É uma pena, portanto, que a dupla também adote uma profundidade de campo reduzidíssima durante 95% da projeção, focalizando basicamente a cabeça do protagonista ao centro do quadro e mantendo tudo o que acontece a seu redor fora de foco; e, assim, impedindo que vejamos com clareza a situação absolutamente degradante à qual aqueles judeus (e, acima de tudo, seres humanos) estão sendo submetidos diante dos nossos olhos – e além de tornar a jornada de Saul ainda mais desgastante (o que, ao menos do ponto de vista de catarse, pode ser visto como um ponto positivo), a questão que a proposta dos realizadores levanta é: por que raios filmar o Holocausto de maneira tão realista, crua e, ao que parece, magnífica se for para esconder tudo do espectador na hora da exibição?

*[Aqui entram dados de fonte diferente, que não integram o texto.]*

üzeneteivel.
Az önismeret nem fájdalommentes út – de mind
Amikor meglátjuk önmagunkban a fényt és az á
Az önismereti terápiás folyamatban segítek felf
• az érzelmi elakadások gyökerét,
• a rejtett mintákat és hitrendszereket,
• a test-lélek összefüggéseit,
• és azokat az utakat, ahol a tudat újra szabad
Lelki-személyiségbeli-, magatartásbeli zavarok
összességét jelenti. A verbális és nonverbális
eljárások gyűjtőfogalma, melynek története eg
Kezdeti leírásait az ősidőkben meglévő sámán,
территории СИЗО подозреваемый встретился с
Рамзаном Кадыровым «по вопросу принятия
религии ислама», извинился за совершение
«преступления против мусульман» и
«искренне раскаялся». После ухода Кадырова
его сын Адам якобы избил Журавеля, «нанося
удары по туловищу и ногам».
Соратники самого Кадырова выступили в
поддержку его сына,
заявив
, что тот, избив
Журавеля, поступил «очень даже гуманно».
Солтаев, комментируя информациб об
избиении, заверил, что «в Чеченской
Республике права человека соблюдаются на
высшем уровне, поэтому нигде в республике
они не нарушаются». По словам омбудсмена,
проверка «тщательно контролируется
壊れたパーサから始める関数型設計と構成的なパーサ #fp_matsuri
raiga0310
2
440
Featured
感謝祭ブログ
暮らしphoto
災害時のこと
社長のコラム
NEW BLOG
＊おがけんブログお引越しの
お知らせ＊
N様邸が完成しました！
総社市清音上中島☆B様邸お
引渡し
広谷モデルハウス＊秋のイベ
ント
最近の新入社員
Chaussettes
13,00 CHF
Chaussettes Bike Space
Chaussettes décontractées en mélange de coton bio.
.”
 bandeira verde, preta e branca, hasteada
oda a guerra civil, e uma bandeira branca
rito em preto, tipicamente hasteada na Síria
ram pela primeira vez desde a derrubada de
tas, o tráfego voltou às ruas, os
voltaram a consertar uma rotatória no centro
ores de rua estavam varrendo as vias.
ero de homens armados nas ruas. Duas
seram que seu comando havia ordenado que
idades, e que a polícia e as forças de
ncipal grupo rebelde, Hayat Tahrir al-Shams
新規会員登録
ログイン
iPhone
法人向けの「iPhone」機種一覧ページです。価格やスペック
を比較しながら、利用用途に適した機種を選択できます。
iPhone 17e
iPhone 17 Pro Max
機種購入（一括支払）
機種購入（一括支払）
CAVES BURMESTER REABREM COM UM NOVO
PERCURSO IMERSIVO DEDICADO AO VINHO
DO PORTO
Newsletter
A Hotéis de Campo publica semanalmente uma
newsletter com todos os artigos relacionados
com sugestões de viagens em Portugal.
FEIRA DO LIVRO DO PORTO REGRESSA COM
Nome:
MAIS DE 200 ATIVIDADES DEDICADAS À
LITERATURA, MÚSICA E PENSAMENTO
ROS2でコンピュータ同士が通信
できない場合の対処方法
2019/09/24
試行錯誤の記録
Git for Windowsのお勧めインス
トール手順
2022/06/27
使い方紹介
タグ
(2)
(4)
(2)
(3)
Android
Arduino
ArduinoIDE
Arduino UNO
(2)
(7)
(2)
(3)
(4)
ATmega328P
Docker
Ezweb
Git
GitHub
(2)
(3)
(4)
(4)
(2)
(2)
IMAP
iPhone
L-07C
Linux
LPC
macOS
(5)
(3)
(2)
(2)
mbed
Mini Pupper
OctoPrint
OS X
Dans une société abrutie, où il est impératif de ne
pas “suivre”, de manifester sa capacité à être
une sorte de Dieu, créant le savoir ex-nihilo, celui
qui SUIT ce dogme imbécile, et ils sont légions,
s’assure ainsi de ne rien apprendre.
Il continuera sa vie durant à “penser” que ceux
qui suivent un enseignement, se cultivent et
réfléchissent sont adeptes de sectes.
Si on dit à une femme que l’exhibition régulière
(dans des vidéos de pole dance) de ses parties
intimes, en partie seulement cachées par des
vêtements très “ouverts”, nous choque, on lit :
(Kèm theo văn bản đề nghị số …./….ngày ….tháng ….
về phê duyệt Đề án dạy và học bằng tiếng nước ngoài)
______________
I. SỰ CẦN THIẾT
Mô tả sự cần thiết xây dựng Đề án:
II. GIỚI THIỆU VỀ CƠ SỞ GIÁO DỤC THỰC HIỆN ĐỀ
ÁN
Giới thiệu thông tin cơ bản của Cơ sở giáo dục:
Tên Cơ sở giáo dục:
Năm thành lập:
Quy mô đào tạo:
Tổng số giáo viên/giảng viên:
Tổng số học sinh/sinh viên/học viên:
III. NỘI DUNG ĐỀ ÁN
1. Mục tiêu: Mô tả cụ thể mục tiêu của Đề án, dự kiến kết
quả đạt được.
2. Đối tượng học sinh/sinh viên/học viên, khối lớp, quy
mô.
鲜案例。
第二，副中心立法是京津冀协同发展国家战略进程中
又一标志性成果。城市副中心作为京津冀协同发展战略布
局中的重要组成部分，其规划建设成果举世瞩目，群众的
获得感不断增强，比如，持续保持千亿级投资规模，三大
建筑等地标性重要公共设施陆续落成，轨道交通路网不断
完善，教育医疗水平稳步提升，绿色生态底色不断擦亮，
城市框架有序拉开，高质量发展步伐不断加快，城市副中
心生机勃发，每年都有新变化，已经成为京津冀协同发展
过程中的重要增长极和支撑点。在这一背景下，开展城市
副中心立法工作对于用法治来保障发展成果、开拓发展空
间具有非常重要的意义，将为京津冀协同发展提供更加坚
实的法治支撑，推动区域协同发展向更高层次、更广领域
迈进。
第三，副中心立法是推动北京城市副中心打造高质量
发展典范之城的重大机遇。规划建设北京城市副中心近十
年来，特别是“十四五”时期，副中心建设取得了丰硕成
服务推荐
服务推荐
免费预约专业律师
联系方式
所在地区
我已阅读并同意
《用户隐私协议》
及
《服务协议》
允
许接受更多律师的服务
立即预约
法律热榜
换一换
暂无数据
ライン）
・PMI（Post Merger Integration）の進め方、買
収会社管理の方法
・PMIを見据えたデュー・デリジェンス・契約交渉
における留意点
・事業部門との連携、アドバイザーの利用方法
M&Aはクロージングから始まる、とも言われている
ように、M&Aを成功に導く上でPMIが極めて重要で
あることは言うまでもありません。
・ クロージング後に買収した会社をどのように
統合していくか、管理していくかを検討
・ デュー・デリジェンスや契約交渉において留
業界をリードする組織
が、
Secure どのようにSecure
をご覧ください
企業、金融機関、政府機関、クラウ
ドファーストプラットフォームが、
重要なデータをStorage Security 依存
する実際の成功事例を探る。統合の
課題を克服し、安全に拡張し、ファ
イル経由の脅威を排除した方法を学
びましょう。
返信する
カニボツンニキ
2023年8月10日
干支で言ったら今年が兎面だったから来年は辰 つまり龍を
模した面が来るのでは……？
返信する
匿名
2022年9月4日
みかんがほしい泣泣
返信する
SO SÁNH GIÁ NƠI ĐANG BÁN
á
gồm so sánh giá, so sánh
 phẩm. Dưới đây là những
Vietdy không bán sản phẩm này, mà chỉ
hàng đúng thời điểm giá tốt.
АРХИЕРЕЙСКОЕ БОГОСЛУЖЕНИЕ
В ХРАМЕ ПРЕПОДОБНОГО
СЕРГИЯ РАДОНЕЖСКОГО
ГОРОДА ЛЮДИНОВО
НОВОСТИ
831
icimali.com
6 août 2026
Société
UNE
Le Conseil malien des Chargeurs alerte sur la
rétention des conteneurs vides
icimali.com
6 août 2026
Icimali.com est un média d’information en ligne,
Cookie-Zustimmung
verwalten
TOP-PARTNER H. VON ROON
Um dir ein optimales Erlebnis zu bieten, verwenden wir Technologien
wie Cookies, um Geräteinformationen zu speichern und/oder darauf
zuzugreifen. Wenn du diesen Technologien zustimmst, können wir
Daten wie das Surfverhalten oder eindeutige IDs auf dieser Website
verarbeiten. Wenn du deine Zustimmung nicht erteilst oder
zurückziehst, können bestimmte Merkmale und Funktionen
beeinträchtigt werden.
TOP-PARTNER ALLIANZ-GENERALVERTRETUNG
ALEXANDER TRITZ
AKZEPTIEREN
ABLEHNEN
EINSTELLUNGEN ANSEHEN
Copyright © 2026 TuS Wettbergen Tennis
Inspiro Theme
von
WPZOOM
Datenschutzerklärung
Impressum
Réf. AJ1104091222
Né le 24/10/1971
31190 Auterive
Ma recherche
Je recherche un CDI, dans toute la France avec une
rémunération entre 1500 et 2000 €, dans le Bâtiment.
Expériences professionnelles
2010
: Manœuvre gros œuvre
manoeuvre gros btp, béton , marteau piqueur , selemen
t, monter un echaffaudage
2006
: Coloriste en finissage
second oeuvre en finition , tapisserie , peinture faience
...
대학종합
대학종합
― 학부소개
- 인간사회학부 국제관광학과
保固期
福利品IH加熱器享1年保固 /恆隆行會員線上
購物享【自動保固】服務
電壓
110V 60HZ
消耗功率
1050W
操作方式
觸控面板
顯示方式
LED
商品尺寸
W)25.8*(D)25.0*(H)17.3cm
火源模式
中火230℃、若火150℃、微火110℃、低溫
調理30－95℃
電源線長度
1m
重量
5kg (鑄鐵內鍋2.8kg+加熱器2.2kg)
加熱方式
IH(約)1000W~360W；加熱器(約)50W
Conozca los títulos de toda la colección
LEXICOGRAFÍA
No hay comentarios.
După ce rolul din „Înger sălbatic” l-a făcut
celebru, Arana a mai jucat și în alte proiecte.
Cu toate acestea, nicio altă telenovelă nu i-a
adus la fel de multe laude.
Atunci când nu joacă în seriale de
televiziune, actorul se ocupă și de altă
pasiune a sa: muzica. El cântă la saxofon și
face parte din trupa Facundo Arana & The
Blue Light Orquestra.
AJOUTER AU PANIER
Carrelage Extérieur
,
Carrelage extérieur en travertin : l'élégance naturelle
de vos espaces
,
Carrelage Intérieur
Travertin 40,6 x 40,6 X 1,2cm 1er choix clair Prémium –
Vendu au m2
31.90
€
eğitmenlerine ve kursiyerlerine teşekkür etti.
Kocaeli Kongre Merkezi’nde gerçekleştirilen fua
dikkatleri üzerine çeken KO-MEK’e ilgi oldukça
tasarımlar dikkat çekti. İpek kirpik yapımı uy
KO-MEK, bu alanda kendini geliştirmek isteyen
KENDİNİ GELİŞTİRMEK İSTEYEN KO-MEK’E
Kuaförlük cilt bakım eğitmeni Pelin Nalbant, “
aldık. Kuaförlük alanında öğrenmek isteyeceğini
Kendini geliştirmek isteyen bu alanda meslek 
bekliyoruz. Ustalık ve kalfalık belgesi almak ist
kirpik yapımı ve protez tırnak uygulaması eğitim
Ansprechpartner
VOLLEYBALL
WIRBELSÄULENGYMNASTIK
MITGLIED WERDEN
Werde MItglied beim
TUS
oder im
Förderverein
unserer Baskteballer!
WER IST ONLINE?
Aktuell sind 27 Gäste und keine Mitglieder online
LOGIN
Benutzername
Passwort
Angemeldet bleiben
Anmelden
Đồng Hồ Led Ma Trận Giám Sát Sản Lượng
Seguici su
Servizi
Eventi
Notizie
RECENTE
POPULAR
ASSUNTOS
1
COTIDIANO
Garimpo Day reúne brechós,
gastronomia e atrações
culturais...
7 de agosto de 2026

É claro que a necessidade de mostrar demais já gerou grandes polêmicas na História do Cinema e que nossa bagagem cultural nos permite compor as imagens que enxergamos “de canto de olho” durante a projeção, mas o experimento narrativo proposto por Nemes (cujo propósito de inserir-nos na desordem inclusive visual de Saul durante aquele dia fatídico é plenamente compreensível) de certa forma desvia a nossa atenção do horror que é, queira ou não, a razão de ser do projeto – e a prova está na assustadora cena da vala comum, em que Nemes enfim abre o foco e o impacto que aqueles poucos segundos nos causam superam qualquer outro momento do filme inteiro.

Contando com uma atuação central simplesmente espetacular em sua expressão apreensiva e extremamente humana diante do escrutínio ininterrupto da câmera, Son of Saul pode não ser a obra-prima que muitos anunciaram, mas mesmo seus problemas são causados por uma estratégia ineficiente, sim, mas cuidadosamente calculada e executada por um diretor que, em seu primeiro longa-metragem, demonstra personalidade suficiente para ir longe em sua carreira.

Son of Saul (Saul Fia, Hungria, 2015). Escrito e dirigido por László Nemes. Com Géza Röhrig, Levente Molnár, Urs Rechn, Todd Charmont, Jerzy Walczak, Sándor Zsótér, Marcin Czarnik, Amitai Kedar, Attila Fritz, Kamil Dobrowolski e Uwe Lauer.